Également en compétition officielle, le nouveau film du réalisateur de Loin du paradis (2002) et de Carol (2015) est lui aussi le récit d’une enquête. Celle que mène une actrice hollywoodienne (Natalie Portman) auprès d’une femme qui a fait l’objet d’un procès très médiatisé pour avoir eu une relation sexuelle avec un garçon de 13 ans, vingt-cinq ans plus tôt –lequel est aujourd’hui son mari et le père de leurs deux enfants.

Dans une petite ville du sud traditionnel des États-Unis, la star circule, rencontre les proches, s’informe des produits de maquillage utilisés par celle dont elle doit jouer le rôle, visite les lieux où se sont produits des faits ensuite déformés par les médias, les ressentiments, les émotions.

Elizabeth (Natalie Portman) prend des notes pour reproduire le plus fidèlement possible Gracie (Julianne Moore). | ARP Sélection

Plus rigide, plus déclaratif que le processus conçu par Justine Triet, la mise en abyme organisée par Todd Haynes et les interrogations sur ce que cela signifie de «jouer» la vie de quelqu’un, et ce que cela fait à celle qui joue tout autant qu’à celle qui est jouée et à son entourage, déploie là aussi un questionnement tendu, aux multiples rebondissements.

Il ne s’agit pas tant ici de la vérité des faits, qui n’est pas en doute, mais de la vérité des personnes et de leurs relations. Grâce à ce montage du projet de film dans le film, May December réussit à suggérer toute un éventail de réponses partielles, en laissant la possibilité, voire l’obligation à chacun·e d’en trouver les combinaisons les plus justes, ou les plus viables.

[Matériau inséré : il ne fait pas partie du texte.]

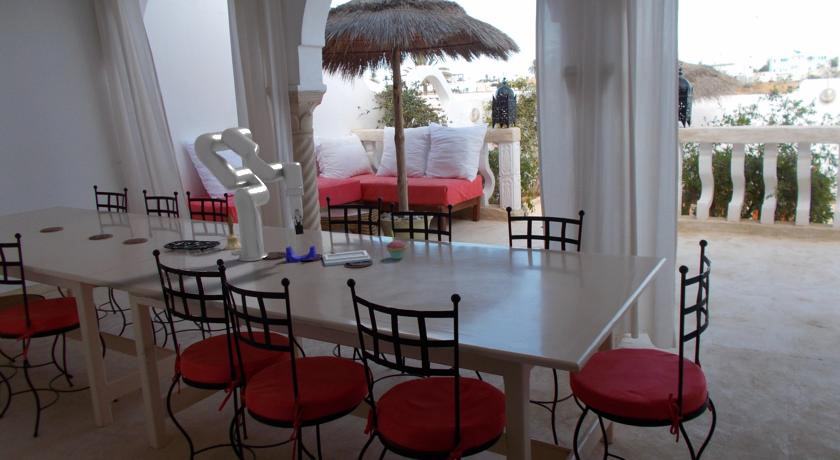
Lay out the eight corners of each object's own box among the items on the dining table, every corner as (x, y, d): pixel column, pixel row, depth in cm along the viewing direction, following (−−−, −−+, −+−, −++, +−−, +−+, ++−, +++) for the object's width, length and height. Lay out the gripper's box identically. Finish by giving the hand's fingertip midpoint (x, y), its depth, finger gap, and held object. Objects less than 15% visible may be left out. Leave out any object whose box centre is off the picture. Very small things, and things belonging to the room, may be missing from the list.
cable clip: (286, 262, 274) (284, 249, 272) (289, 260, 278) (287, 246, 277) (313, 261, 272) (312, 248, 271) (316, 259, 277) (315, 245, 276)
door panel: (325, 266, 264) (324, 260, 263) (322, 257, 279) (322, 252, 279) (371, 261, 268) (370, 256, 267) (365, 252, 283) (365, 247, 283)
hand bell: (239, 249, 302) (236, 216, 299) (222, 250, 303) (218, 216, 299) (244, 245, 310) (241, 212, 307) (227, 246, 311) (224, 213, 307)
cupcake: (383, 259, 270) (381, 231, 268) (393, 254, 278) (391, 227, 275) (401, 260, 266) (399, 232, 264) (411, 255, 274) (409, 228, 271)
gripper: (285, 190, 276) (289, 229, 279) (285, 195, 259) (290, 237, 262) (302, 188, 277) (307, 227, 281) (304, 193, 261) (309, 234, 264)
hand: (299, 232), depth 271 cm, fingers open, 9 cm apart
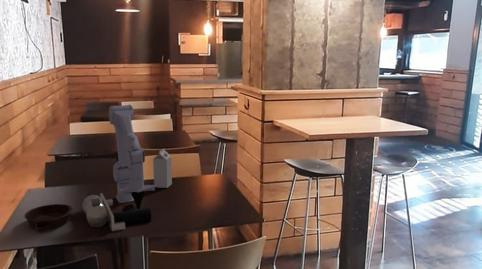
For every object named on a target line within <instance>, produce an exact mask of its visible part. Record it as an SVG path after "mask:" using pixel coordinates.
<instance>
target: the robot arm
mask: <svg viewBox="0 0 482 269" xmlns="http://www.w3.org/2000/svg"><path fill="white" fill-rule="evenodd" d="M108 117H109V123H110V125H111V126H112V125H113V126H114V131H115V140H116V148H117V158H118V161H116V162H115V164H114V165H113V166H112V170H113V171H112V175H113V180H114V181H115V182H116V184H117V185H116V187H117V195H115V198H116V200H117V202H118V204H124V203H129V202H134V204H135V209H136V210H139V209H141V205H142V202H143V199H144V197H145V194H146V193H145V192H148V191H152V192H153V191H156V189H155V188H156V187H155V186H154V184H145V180H144V179H145V178H144V177H145V175H144V163H145V161H146V155H145V151H144V149H143V148H142V147H141V145H140V142H139V139H138V138H139V137H138V136H137V135H135V134H134V129H133V124H132V120H133V117H134V106H133V105H132V104H125V105H110V106H109V108H108Z"/></svg>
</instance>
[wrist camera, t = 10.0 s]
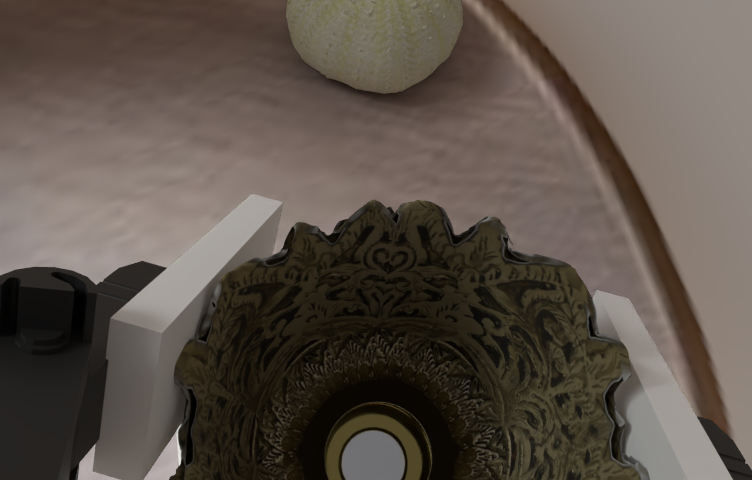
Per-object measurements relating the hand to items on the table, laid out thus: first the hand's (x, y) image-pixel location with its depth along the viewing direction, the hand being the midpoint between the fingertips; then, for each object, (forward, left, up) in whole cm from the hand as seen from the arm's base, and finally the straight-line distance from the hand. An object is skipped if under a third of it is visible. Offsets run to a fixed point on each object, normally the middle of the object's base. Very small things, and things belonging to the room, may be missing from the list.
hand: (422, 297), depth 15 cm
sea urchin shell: (-19, +3, -14) cm, 24 cm away
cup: (+3, -2, -4) cm, 5 cm away
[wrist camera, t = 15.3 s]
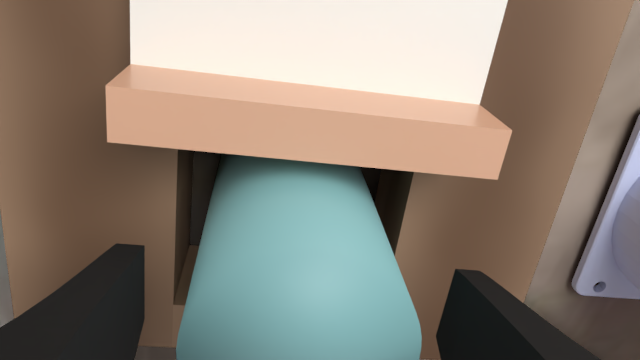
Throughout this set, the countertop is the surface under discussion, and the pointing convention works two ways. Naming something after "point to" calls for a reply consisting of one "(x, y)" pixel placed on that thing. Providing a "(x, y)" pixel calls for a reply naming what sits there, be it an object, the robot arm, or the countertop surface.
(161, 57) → the panel
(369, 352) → the peg
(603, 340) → the countertop surface
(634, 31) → the countertop surface
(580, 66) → the socket block
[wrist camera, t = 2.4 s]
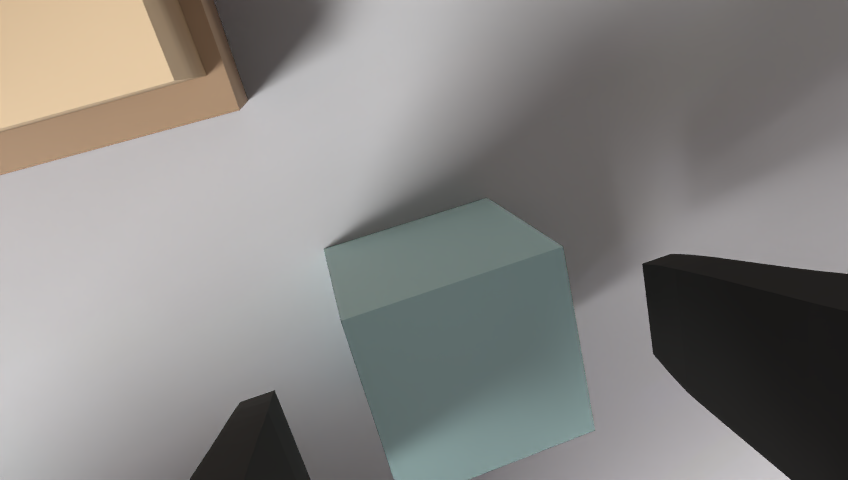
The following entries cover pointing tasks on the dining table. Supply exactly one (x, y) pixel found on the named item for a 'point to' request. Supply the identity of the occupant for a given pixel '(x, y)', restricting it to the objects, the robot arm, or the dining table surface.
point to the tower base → (138, 104)
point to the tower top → (88, 54)
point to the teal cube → (462, 340)
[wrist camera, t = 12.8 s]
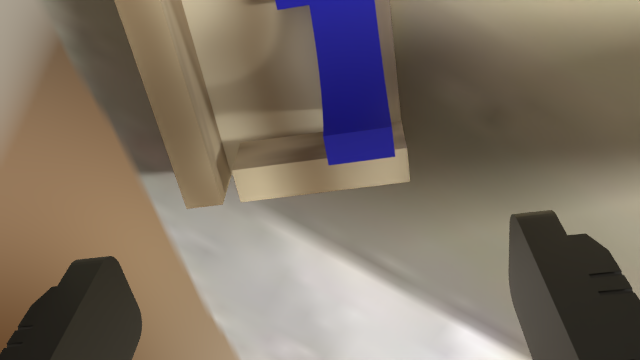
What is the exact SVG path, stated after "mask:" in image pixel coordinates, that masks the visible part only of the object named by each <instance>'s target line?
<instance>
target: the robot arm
mask: <svg viewBox="0 0 640 360" xmlns="http://www.w3.org/2000/svg"><path fill="white" fill-rule="evenodd" d="M509 286H510V292H511V297H512V302H513V305H514V308H515V311H516V314H517V317H518V319H519V322H520V325H521V328H522V331H523V334H524V336H525V339H526V342H527V345H528V348H529V350H530V353H531V356H532V359H533V360H640V300H639V298H638V297H637V295H636V294H635V293H633V291H632V287H631V285H630V284H629V282H628V281H627V279H626V277H625V276H624V275H622V273H621V269H620V268H619V266H618V265H617V263H616V261H615V260H614V258H613V257H612V255H611V253H610V252H609V250H607V249H606V248H605V247H603V246H602V245H601V244H599V243H598V242H597V241H595V240H594V239H592V238H591V237H590V236H588V235H587V234H577V235H567V234H566V232H565V230H564V228H563V227H562V225H561V223H560V221H559V219H558V217H557V216H556V214H555V212H554V211H552V210H548V211H539V212H529V213H520V214H512V215H511V218H510V233H509ZM141 330H142V320H141V313H140V309H139V307H138V304H137V302H136V300H135V298H134V295H133V293H132V292H131V289H130V287H129V284H128V282H127V280H126V278H125V275H124V273H123V271H122V269H121V266H120V264H119V262H118V261H117V260H116V259H115V258H114V257H112V256H109V257H98V258H89V259H80V260H75V261H74V262H72V263H71V265H70V266H69V268H68V270H67V272H66V273H65V275H64V276H63V278H62V279H61V281H60V283H59V284H58V286H55V287H51V288H50V289H49V290H48V291H47V292H46V293H45V294H44V295H43V296H41V297H40V298H39V299H38V300H37V301H36V302H35V303H34V304H32V306H31V307H30V308H29V310H28V311H27V313H26V315H25V316H24V318H23V319H22V321H21V322H20V324H19V326H18V331H15V332H14V333H13V335H12V336H11V338H10V339H9V341H8V343H7V348H4V349H3V350H2V352H1V354H0V360H132V358H133V355H134V352H135V350H136V347H137V345H138V342H139V339H140V336H141Z"/></svg>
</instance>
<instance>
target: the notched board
mask: <svg viewBox="0 0 640 360" xmlns="http://www.w3.org/2000/svg"><path fill="white" fill-rule="evenodd" d="M114 1H115V4H116V7H117V10H118V12H119V15H120V18H121V21H122V24H123V27H124V30H125V33H126V35H127V38H128V41H129V44H130V47H131V50H132V53H133V56H134V59H135V61H136V64H137V67H138V70H139V73H140V76H141V79H142V82H143V84H144V87H145V90H146V93H147V96H148V99H149V102H150V105H151V107H152V110H153V113H154V116H155V119H156V122H157V125H158V128H159V130H160V133H161V136H162V139H163V142H164V145H165V148H166V151H167V154H168V156H169V159H170V162H171V165H172V168H173V171H174V174H175V177H176V179H177V182H178V185H179V188H180V191H181V194H182V197H183V200H184V202H185V205H186V208H187V209H190V208H198V207H206V206H214V205H222V204H223V202H224V198H225V195H226V192H227V188H228V185H229V182H230V178H231V175H233V176H234V180H235V183H236V187H237V190H238V194H239V197H240V201H241V202H247V201H255V200H263V199H272V198H280V197H288V196H296V195H304V194H312V193H321V192H329V191H337V190H345V189H353V188H362V187H370V186H378V185H386V184H394V183H403V182H410V173H409V163H408V152H407V145H406V140H405V136H404V131H403V127H402V122H401V112H400V102H399V92H398V81H397V71H396V60H395V50H394V39H393V29H392V19H391V8H390V0H375V7H376V16H377V24H378V32H379V40H380V48H381V55H382V63H383V70H384V78H385V85H386V92H387V99H388V106H389V112H390V118H391V124H392V132H393V141H394V149H395V157H390V158H382V159H375V160H367V161H359V162H352V163H344V164H337V165H328V160H327V155H326V149H325V144H324V139H323V110H322V97H321V86H320V77H319V68H318V60H317V52H316V45H315V38H314V31H313V25H312V19H311V13H310V7H309V5H306V6H300V7H294V8H288V9H282V10H277V6H276V2H275V0H114Z"/></svg>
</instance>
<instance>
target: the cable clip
mask: <svg viewBox="0 0 640 360" xmlns="http://www.w3.org/2000/svg"><path fill="white" fill-rule="evenodd" d="M275 2H276V6H277V10H282V9H288V8H294V7H300V6H306V5H309V7H310V13H311V19H312V25H313V31H314V38H315V45H316V52H317V60H318V68H319V77H320V86H321V97H322V110H323V139H324V144H325V149H326V155H327V160H328V165H337V164H344V163H352V162H359V161H367V160H375V159H382V158H390V157H395V149H394V141H393V132H392V124H391V118H390V112H389V106H388V99H387V92H386V85H385V78H384V70H383V63H382V55H381V48H380V40H379V32H378V24H377V16H376V7H375V0H275Z"/></svg>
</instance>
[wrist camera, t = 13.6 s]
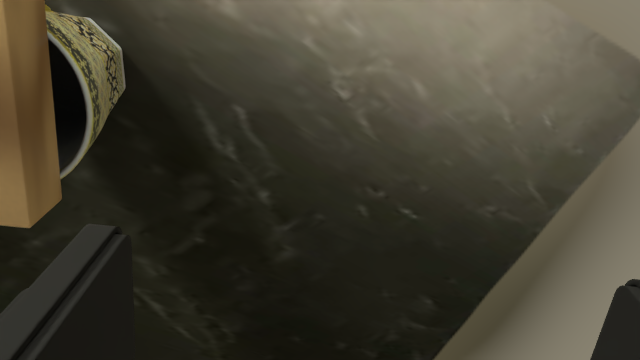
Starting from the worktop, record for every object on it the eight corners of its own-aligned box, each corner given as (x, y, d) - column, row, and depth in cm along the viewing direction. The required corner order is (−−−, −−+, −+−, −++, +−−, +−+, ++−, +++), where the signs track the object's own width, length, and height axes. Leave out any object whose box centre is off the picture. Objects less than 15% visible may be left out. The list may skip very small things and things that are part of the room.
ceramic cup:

«Little Girl Blue» de Mona Achache

Sous le titre de cette bouleversante chanson éponyme de Janis Joplin surgit, inattendu et confiné à une sélection marginale, un film complètement imprévisible, troublant par son rapport incandescent à des histoires elles-mêmes brûlantes, qu’il explore, dévoile et tente en vain de dompter.

Une jeune femme que nous ne connaissons pas, qu’il faudra du temps pour identifier comme la réalisatrice, déploie dans une grande pièce vide une quantité astronomique de photos, de documents, tout en montrant des fragments de textes sur son ordinateur. (…)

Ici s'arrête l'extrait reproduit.